[WORK TASK]
Retype the data below verbatim; pictures do not belong in the copy.

[DATASET CONTENT]

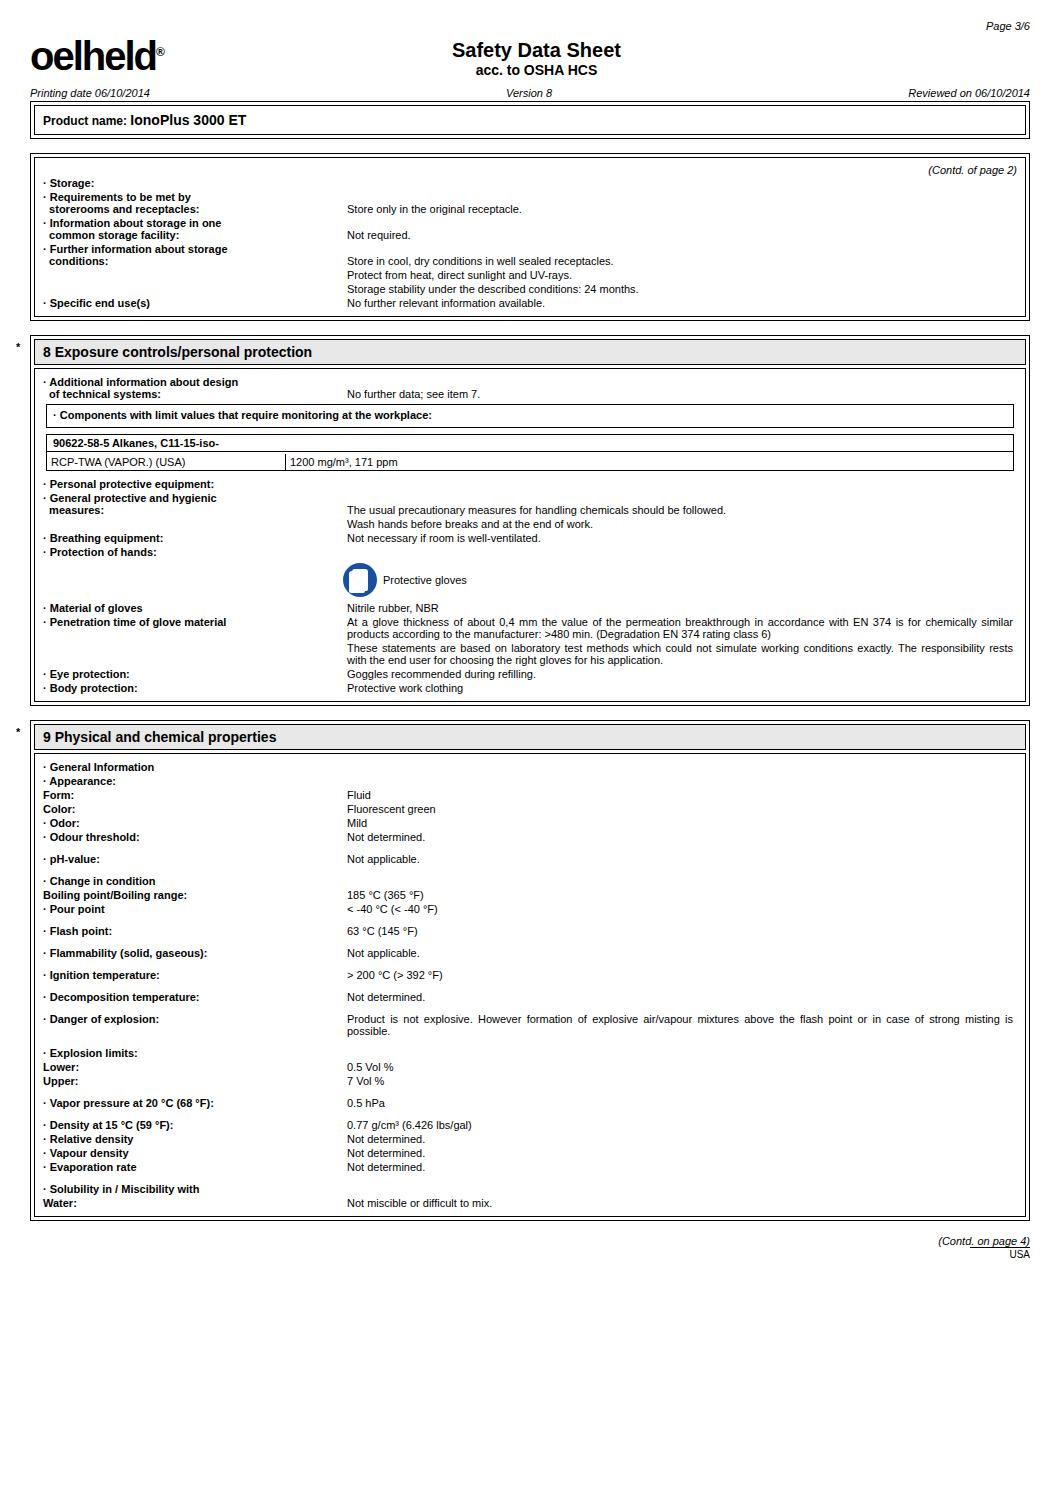Page 3/6
oelheld®
Safety Data Sheet
acc. to OSHA HCS
Printing date 06/10/2014
Version 8
Reviewed on 06/10/2014
Product name: IonoPlus 3000 ET
(Contd. of page 2)
| · Storage: | |
| · Requirements to be met by storerooms and receptacles: | Store only in the original receptacle. |
| · Information about storage in one common storage facility: | Not required. |
| · Further information about storage conditions: | Store in cool, dry conditions in well sealed receptacles. |
| | Protect from heat, direct sunlight and UV-rays. |
| | Storage stability under the described conditions: 24 months. |
| · Specific end use(s) | No further relevant information available. |
*
8 Exposure controls/personal protection
| · Additional information about design of technical systems: | No further data; see item 7. |
· Components with limit values that require monitoring at the workplace:
90622-58-5 Alkanes, C11-15-iso-
| RCP-TWA (VAPOR.) (USA) | 1200 mg/m³, 171 ppm |
| · Personal protective equipment: | |
| · General protective and hygienic measures: | The usual precautionary measures for handling chemicals should be followed. |
| | Wash hands before breaks and at the end of work. |
| · Breathing equipment: | Not necessary if room is well-ventilated. |
| · Protection of hands: | |
Protective gloves
| · Material of gloves | Nitrile rubber, NBR |
| · Penetration time of glove material | At a glove thickness of about 0,4 mm the value of the permeation breakthrough in accordance with EN 374 is for chemically similar products according to the manufacturer: >480 min. (Degradation EN 374 rating class 6) |
| | These statements are based on laboratory test methods which could not simulate working conditions exactly. The responsibility rests with the end user for choosing the right gloves for his application. |
| · Eye protection: | Goggles recommended during refilling. |
| · Body protection: | Protective work clothing |
*
9 Physical and chemical properties
| · General Information | |
| · Appearance: | |
| Form: | Fluid |
| Color: | Fluorescent green |
| · Odor: | Mild |
| · Odour threshold: | Not determined. |
| · pH-value: | Not applicable. |
| · Change in condition | |
| Boiling point/Boiling range: | 185 °C (365 °F) |
| · Pour point | < -40 °C (< -40 °F) |
| · Flash point: | 63 °C (145 °F) |
| · Flammability (solid, gaseous): | Not applicable. |
| · Ignition temperature: | > 200 °C (> 392 °F) |
| · Decomposition temperature: | Not determined. |
| · Danger of explosion: | Product is not explosive. However formation of explosive air/vapour mixtures above the flash point or in case of strong misting is possible. |
| · Explosion limits: | |
| Lower: | 0.5 Vol % |
| Upper: | 7 Vol % |
| · Vapor pressure at 20 °C (68 °F): | 0.5 hPa |
| · Density at 15 °C (59 °F): | 0.77 g/cm³ (6.426 lbs/gal) |
| · Relative density | Not determined. |
| · Vapour density | Not determined. |
| · Evaporation rate | Not determined. |
| · Solubility in / Miscibility with | |
| Water: | Not miscible or difficult to mix. |
(Contd. on page 4)
USA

[ANSWER TO THE PROBLEM]
Page 3/6
oelheld®
Safety Data Sheet
acc. to OSHA HCS
Printing date 06/10/2014
Version 8
Reviewed on 06/10/2014
Product name: IonoPlus 3000 ET
(Contd. of page 2)
| · Storage: | |
| · Requirements to be met by storerooms and receptacles: | Store only in the original receptacle. |
| · Information about storage in one common storage facility: | Not required. |
| · Further information about storage conditions: | Store in cool, dry conditions in well sealed receptacles. |
| | Protect from heat, direct sunlight and UV-rays. |
| | Storage stability under the described conditions: 24 months. |
| · Specific end use(s) | No further relevant information available. |
*
8 Exposure controls/personal protection
| · Additional information about design of technical systems: | No further data; see item 7. |
· Components with limit values that require monitoring at the workplace:
90622-58-5 Alkanes, C11-15-iso-
| RCP-TWA (VAPOR.) (USA) | 1200 mg/m³, 171 ppm |
| · Personal protective equipment: | |
| · General protective and hygienic measures: | The usual precautionary measures for handling chemicals should be followed. |
| | Wash hands before breaks and at the end of work. |
| · Breathing equipment: | Not necessary if room is well-ventilated. |
| · Protection of hands: | |
Protective gloves
| · Material of gloves | Nitrile rubber, NBR |
| · Penetration time of glove material | At a glove thickness of about 0,4 mm the value of the permeation breakthrough in accordance with EN 374 is for chemically similar products according to the manufacturer: >480 min. (Degradation EN 374 rating class 6) |
| | These statements are based on laboratory test methods which could not simulate working conditions exactly. The responsibility rests with the end user for choosing the right gloves for his application. |
| · Eye protection: | Goggles recommended during refilling. |
| · Body protection: | Protective work clothing |
*
9 Physical and chemical properties
| · General Information | |
| · Appearance: | |
| Form: | Fluid |
| Color: | Fluorescent green |
| · Odor: | Mild |
| · Odour threshold: | Not determined. |
| · pH-value: | Not applicable. |
| · Change in condition | |
| Boiling point/Boiling range: | 185 °C (365 °F) |
| · Pour point | < -40 °C (< -40 °F) |
| · Flash point: | 63 °C (145 °F) |
| · Flammability (solid, gaseous): | Not applicable. |
| · Ignition temperature: | > 200 °C (> 392 °F) |
| · Decomposition temperature: | Not determined. |
| · Danger of explosion: | Product is not explosive. However formation of explosive air/vapour mixtures above the flash point or in case of strong misting is possible. |
| · Explosion limits: | |
| Lower: | 0.5 Vol % |
| Upper: | 7 Vol % |
| · Vapor pressure at 20 °C (68 °F): | 0.5 hPa |
| · Density at 15 °C (59 °F): | 0.77 g/cm³ (6.426 lbs/gal) |
| · Relative density | Not determined. |
| · Vapour density | Not determined. |
| · Evaporation rate | Not determined. |
| · Solubility in / Miscibility with | |
| Water: | Not miscible or difficult to mix. |
(Contd. on page 4)
USA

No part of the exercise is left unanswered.